The movie torpedoes itself with too much story, though. The whole “unborn messiah of evil” subplot doesn’t make any sense at all and since the big bad of the movie can change forms at will, you’ll find yourself constantly confused by all of the action (and inaction) in Demonic Toys. You could probably take out two or three characters and erase ten minutes or so from the runtime and maybe you’d get a better movie. An easier to follow one, for sure.
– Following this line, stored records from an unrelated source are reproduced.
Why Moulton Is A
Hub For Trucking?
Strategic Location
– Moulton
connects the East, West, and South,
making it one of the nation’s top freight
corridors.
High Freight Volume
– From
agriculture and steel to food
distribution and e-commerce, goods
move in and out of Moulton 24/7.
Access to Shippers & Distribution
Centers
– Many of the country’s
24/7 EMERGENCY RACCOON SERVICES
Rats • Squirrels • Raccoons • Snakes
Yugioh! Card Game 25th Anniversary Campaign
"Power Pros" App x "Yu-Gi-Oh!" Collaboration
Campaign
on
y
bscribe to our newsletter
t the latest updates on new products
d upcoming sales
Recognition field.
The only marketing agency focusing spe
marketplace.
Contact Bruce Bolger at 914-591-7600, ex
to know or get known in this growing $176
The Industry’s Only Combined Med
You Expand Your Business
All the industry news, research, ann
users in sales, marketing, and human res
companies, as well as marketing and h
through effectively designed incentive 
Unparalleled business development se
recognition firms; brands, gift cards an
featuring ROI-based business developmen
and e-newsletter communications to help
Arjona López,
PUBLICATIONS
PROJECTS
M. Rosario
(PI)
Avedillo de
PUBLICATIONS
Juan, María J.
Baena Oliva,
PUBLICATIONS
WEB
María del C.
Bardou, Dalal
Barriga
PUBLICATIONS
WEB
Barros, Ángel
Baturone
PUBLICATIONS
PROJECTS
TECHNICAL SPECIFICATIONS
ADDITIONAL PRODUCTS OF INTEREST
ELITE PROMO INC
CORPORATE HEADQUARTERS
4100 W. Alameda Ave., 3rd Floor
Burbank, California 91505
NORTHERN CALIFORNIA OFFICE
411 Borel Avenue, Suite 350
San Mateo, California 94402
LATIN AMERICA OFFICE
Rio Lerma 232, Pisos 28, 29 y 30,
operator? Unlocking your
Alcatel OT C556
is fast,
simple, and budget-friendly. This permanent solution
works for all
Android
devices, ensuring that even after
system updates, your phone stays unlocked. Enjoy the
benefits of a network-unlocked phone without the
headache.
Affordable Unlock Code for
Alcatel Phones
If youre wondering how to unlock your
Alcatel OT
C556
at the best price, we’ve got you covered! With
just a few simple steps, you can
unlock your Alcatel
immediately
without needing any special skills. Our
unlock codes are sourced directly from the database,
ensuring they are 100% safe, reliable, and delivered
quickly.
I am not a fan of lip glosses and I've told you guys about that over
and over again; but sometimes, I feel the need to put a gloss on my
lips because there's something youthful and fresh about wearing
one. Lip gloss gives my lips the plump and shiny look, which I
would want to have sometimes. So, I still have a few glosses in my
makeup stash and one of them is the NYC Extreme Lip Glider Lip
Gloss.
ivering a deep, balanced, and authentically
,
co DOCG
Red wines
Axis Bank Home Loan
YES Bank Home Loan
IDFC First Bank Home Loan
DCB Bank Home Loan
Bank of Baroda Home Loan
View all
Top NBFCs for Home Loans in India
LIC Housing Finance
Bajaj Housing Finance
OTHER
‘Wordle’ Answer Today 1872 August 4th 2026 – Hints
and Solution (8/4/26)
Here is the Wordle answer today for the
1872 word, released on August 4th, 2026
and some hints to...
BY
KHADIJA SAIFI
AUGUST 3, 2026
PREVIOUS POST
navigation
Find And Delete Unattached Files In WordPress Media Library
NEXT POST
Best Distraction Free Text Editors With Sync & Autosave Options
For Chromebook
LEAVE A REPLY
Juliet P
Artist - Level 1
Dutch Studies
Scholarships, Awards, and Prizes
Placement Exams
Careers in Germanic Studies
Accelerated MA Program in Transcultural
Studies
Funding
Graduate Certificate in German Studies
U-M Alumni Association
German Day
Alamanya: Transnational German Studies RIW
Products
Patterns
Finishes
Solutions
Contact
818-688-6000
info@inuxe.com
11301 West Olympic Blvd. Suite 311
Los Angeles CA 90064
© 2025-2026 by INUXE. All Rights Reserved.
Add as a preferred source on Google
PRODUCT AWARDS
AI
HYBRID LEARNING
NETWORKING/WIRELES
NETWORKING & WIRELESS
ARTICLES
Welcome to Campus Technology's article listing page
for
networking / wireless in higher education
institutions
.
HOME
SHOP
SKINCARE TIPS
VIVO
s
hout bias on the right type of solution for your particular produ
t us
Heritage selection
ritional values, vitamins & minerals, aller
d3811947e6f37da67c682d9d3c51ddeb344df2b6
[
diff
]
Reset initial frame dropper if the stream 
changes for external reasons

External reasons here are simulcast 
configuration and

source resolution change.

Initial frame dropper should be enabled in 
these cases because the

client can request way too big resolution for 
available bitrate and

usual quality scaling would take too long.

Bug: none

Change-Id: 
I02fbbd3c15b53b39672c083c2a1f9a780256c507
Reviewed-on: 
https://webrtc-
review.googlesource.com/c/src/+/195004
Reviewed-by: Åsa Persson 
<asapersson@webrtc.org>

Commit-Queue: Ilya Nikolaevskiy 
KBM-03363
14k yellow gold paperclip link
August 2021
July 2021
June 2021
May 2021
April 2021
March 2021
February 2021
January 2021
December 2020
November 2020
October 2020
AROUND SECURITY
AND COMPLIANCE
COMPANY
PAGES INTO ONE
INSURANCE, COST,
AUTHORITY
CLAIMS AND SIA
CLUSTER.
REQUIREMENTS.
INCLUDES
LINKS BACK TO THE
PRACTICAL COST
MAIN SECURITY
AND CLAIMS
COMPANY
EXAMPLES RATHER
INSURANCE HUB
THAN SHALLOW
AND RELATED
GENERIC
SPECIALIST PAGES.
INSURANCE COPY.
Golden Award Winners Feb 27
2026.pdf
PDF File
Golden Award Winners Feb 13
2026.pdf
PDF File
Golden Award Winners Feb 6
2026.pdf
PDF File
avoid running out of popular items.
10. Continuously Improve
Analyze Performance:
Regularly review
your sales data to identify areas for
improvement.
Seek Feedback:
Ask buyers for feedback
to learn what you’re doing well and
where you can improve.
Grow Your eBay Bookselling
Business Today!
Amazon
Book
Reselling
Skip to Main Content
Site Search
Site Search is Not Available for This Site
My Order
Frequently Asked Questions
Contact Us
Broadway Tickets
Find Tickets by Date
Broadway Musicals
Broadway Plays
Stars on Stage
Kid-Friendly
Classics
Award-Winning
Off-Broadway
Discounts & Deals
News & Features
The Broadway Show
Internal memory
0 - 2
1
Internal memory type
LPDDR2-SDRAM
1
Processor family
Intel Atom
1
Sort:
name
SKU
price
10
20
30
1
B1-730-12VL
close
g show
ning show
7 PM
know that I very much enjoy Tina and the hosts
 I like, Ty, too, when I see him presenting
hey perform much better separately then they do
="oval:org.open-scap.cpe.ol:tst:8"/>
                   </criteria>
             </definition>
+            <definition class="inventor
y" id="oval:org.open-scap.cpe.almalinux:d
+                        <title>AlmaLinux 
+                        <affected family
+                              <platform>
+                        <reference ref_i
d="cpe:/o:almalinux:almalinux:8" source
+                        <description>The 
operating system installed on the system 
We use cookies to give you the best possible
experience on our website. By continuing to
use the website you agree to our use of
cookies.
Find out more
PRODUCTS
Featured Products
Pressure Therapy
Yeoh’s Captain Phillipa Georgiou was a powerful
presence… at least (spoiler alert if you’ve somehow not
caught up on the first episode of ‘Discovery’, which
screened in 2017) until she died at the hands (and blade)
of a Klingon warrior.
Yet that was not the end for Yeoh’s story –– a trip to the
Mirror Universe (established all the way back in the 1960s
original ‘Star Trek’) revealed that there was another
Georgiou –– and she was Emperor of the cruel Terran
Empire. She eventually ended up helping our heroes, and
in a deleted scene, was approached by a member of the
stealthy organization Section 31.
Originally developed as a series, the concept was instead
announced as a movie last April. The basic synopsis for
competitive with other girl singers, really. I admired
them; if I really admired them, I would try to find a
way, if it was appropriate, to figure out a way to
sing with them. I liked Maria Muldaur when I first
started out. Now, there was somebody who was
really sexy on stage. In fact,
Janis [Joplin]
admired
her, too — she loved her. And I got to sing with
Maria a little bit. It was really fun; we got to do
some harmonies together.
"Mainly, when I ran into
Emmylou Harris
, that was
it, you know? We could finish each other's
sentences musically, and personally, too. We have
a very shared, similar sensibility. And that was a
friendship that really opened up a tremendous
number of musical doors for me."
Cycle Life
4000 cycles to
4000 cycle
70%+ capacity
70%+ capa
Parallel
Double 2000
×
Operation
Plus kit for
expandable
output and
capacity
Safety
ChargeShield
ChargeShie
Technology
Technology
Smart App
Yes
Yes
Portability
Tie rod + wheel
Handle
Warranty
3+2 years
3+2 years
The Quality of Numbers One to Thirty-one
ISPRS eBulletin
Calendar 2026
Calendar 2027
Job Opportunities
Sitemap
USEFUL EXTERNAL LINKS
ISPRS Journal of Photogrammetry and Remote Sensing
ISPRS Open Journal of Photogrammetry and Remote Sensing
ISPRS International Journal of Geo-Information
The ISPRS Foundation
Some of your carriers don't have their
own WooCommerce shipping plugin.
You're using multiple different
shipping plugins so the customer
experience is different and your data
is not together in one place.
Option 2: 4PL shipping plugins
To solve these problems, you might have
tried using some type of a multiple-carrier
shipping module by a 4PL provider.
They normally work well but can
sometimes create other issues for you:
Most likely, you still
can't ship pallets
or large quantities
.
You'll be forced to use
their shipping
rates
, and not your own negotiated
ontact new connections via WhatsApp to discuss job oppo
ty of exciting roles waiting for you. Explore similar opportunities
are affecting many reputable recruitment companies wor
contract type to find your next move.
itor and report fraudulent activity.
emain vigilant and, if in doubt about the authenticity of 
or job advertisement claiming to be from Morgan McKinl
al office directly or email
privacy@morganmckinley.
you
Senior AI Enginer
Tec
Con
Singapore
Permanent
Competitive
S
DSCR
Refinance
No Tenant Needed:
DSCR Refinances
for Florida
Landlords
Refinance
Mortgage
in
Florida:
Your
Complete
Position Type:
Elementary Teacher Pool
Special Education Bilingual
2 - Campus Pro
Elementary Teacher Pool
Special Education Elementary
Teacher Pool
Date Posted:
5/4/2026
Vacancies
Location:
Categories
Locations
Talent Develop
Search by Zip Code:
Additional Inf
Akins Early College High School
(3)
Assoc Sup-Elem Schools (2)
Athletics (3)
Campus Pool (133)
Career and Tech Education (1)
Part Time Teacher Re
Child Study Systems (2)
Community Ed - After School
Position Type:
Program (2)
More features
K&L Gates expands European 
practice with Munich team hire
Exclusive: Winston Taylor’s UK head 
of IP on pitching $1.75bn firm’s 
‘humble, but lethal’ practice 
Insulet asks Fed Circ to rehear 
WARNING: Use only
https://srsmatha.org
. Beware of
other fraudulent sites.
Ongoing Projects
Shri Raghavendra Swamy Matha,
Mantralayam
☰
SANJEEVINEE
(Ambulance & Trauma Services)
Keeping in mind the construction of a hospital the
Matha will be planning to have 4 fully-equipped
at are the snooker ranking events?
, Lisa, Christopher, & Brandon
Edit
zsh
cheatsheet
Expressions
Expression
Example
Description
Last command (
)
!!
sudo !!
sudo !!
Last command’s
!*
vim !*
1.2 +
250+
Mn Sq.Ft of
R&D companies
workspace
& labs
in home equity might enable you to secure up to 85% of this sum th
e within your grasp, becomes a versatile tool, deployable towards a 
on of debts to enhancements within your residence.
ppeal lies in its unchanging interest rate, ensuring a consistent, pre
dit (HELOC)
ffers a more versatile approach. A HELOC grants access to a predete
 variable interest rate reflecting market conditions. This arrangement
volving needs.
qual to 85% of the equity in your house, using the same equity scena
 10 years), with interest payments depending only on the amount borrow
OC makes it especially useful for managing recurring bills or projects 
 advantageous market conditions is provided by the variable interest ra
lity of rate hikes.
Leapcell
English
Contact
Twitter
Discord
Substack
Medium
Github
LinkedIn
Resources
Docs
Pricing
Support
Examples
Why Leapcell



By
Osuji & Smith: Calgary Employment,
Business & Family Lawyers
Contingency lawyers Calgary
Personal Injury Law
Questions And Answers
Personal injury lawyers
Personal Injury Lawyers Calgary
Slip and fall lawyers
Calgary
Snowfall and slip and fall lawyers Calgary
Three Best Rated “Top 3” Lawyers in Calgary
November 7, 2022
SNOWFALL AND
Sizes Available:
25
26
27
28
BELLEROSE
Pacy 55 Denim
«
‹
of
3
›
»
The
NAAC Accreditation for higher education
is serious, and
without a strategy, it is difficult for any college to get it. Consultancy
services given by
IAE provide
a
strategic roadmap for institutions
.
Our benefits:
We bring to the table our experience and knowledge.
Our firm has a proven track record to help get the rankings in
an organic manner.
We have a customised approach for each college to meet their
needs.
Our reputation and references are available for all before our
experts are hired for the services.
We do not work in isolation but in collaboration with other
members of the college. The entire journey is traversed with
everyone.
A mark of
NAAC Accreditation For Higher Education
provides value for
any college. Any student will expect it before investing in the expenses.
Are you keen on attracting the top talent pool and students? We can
As good as Goyer’s dialogue maybe, Demonic Toys still finds itself going through the motions in a lot of respects. It’s a predictable movie (whenever it isn’t confounding) and the conclusion is pretty disappointing. Plus, you have a really uncomfortable scene where Scoggins’ character is almost raped in some sort of Satanic rite and it’s just pure exploitative dreck for the sake of being pure exploitative dreck. Just eww.

Of course, Full Moon was quick to roll out a sequel (never mind 80 percent of the cast of this movie getting killed off.) Weirdly enough, it wasn’t a straight sequel but a crossover 1993 flick called Dollman vs. Demonic Toys, which also includes characters from Full Moon’s earlier film Bad Channels. Years later a “proper” Demonic Toys came out in 2010, hot on the heels of 2004’s Puppet Master vs. Demonic Toys, which was the most inevitable thing in the history of things being inevitable. And just so you know, we’ve gotten no less than FOUR Demonic Toys spinoffs this decade alone from director William Butler. Man, wouldn’t that be a great Final Jeopardy! question, huh?
Not all of Demonic Toys holds up, but a lot of it still does. You know exactly what kind of mood you have to be in for something like this to be palatable, and as far as early ‘90s evil toy movies go, you could do WAY worse. I mean, give me this over Dolly Dearest and Pinocchio’s Revenge any day.